That means that if you try to have a bonfire of the regulations, you’re also going to have a bonfire of the actual industry. The great competitive advantage that the two world capitals of finance – London and New York – possess is precisely that they’ve got rules for nearly everything. That means that things are predictable, contracts aren’t going to depend so much on interpretation and the financiers can spend their time worrying about the actual financial risks, the ones which arise partly from the uncertainty of the world and partly from the fact that a few hundred very clever and quite greedy people are trying to rip each other off all the time.

In the context of the City of London and Brexit, this way of thinking about regulation gives you another way of looking at the problem. Basically, you can divide the British financial industry into four parts. First, you’ve got stuff that’s basically domestic, or related purely to Asian or American clients with no European angle to them. This is the stuff that you wouldn’t expect to be affected by Brexit. Then you’ve got purely European stuff, things where it’s obvious it has to move to the continent because it was hard to justify it being here in the first place. Although the Bank of England governor has to make a show of things, I really haven’t met anyone in the industry who doesn’t agree that the European Central Bank has to have control over its own currency’s futures markets.

Then there are two other categories. Things which are Europe-related, but not so much that they couldn’t be done in London if it were more convenient to do so thanks to that extremely useful legal system, all those experienced English-speaking specialists and so on. And finally, there’s what you might euphemistically call “offshore” business: things that people do in London because they don’t want to be caught doing them back home. These are usually tax and secrecy shenanigans, where the work is done and the fees are charged in London, but the legal ownership of assets is scattered across a tangle of Commonwealth states with poor transparency arrangements. It’s these two last categories that could be affected by regulation.

The dream of the libertarians, of course, is to massively inflate the last category.
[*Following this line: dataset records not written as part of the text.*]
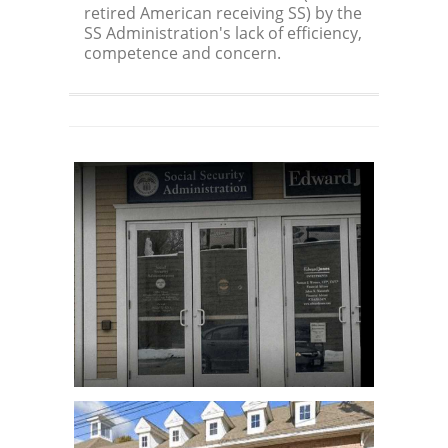
retired American receiving SS) by the
SS Administration's lack of efficiency,
competence and concern.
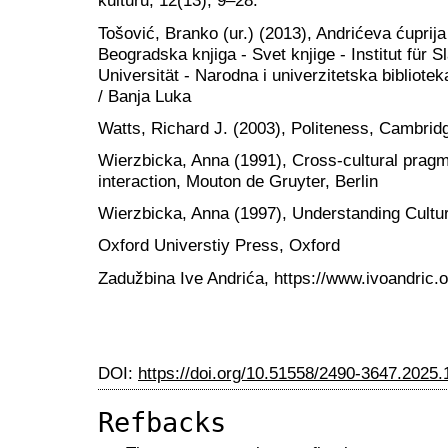
kulturu, 12(13), 9–28.
Tošović, Branko (ur.) (2013), Andrićeva ćuprija
Beogradska knjiga - Svet knjige - Institut für 
Universität - Narodna i univerzitetska bibliot
/ Banja Luka
Watts, Richard J. (2003), Politeness, Cambrid
Wierzbicka, Anna (1991), Cross-cultural prag
interaction, Mouton de Gruyter, Berlin
Wierzbicka, Anna (1997), Understanding Cultu
Oxford Universtiy Press, Oxford
Zadužbina Ive Andrića, https://www.ivoandric.o
DOI:
https://doi.org/10.51558/2490-3647.2025.
Refbacks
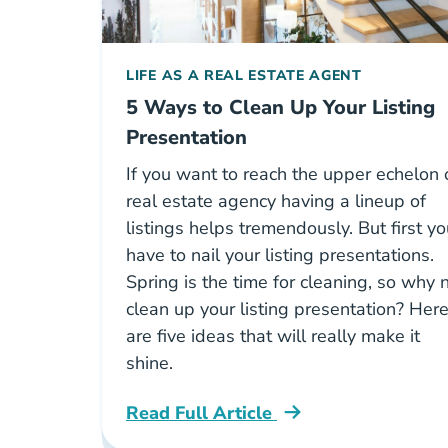
LIFE AS A REAL ESTATE AGENT
5 Ways to Clean Up Your Listing
Presentation
If you want to reach the upper echelon 
real estate agency having a lineup of
listings helps tremendously. But first y
have to nail your listing presentations.
Spring is the time for cleaning, so why 
clean up your listing presentation? Her
are five ideas that will really make it
shine.
Read Full Article
Best Practices Listing Multiple Offers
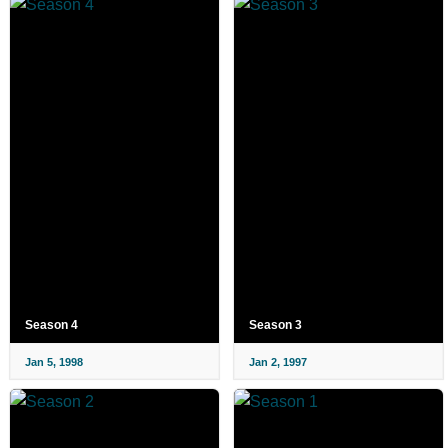
Season 4
Season 3
Jan 5, 1998
Jan 2, 1997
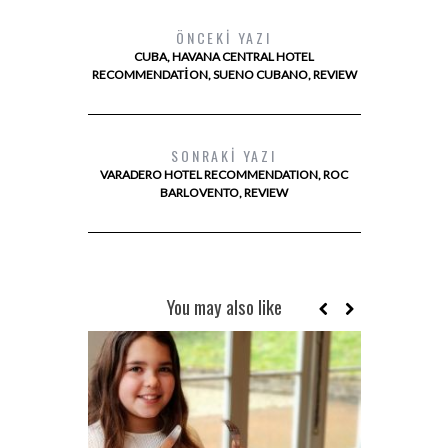
ÖNCEKI YAZI
CUBA, HAVANA CENTRAL HOTEL
RECOMMENDATION, SUENO CUBANO, REVIEW
SONRAKI YAZI
VARADERO HOTEL RECOMMENDATION, ROC
BARLOVENTO, REVIEW
You may also like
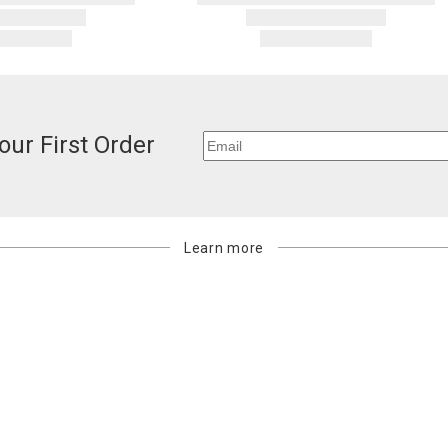
our First Order
Learn more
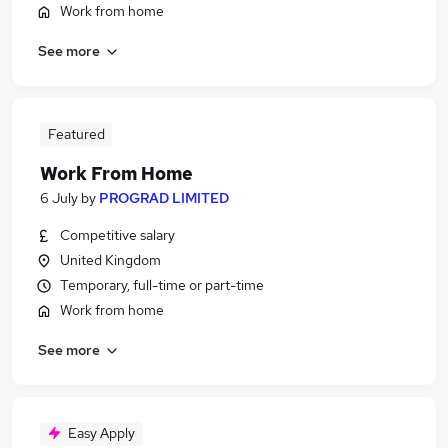
Work from home
See more
Featured
Work From Home
6 July
by
PROGRAD LIMITED
Competitive salary
United Kingdom
Temporary, full-time or part-time
Work from home
See more
Easy Apply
But it’s a dangerous dream, because there is a more or less straightforward tradeoff between that category and the one I listed immediately before it. The more dodgy stuff you allow, the further your regulatory system departs from that of Europe, then the less acceptable a substitute you are for ordinary Europeans and the people who want to do deals with them.

And that matters, because the one thing that the libertarian right and the anti-finance left have in common is a tragic misunderstanding of the size of the “dodgy offshore stuff” niche in British finance. It’s not that big, certainly not when compared with the very significant part of the current UK financial sector that does more or less straightforward deals with staid European corporate treasurers and regional savings banks.

The fact is, unfortunately, that Brexit was a disaster for the financial services industry and there’s nothing much that can be done about it. The Europeans are going to use it as an opportunity to try to grab market share and we have a very limited ability to stop them. Any attempt to try to use our own regulatory system as a competitive advantage will make things worse; we’re bound to lose output and employment and we’ve gained exactly nothing in terms of independence. There is no pot of gold at the end of this rainbow.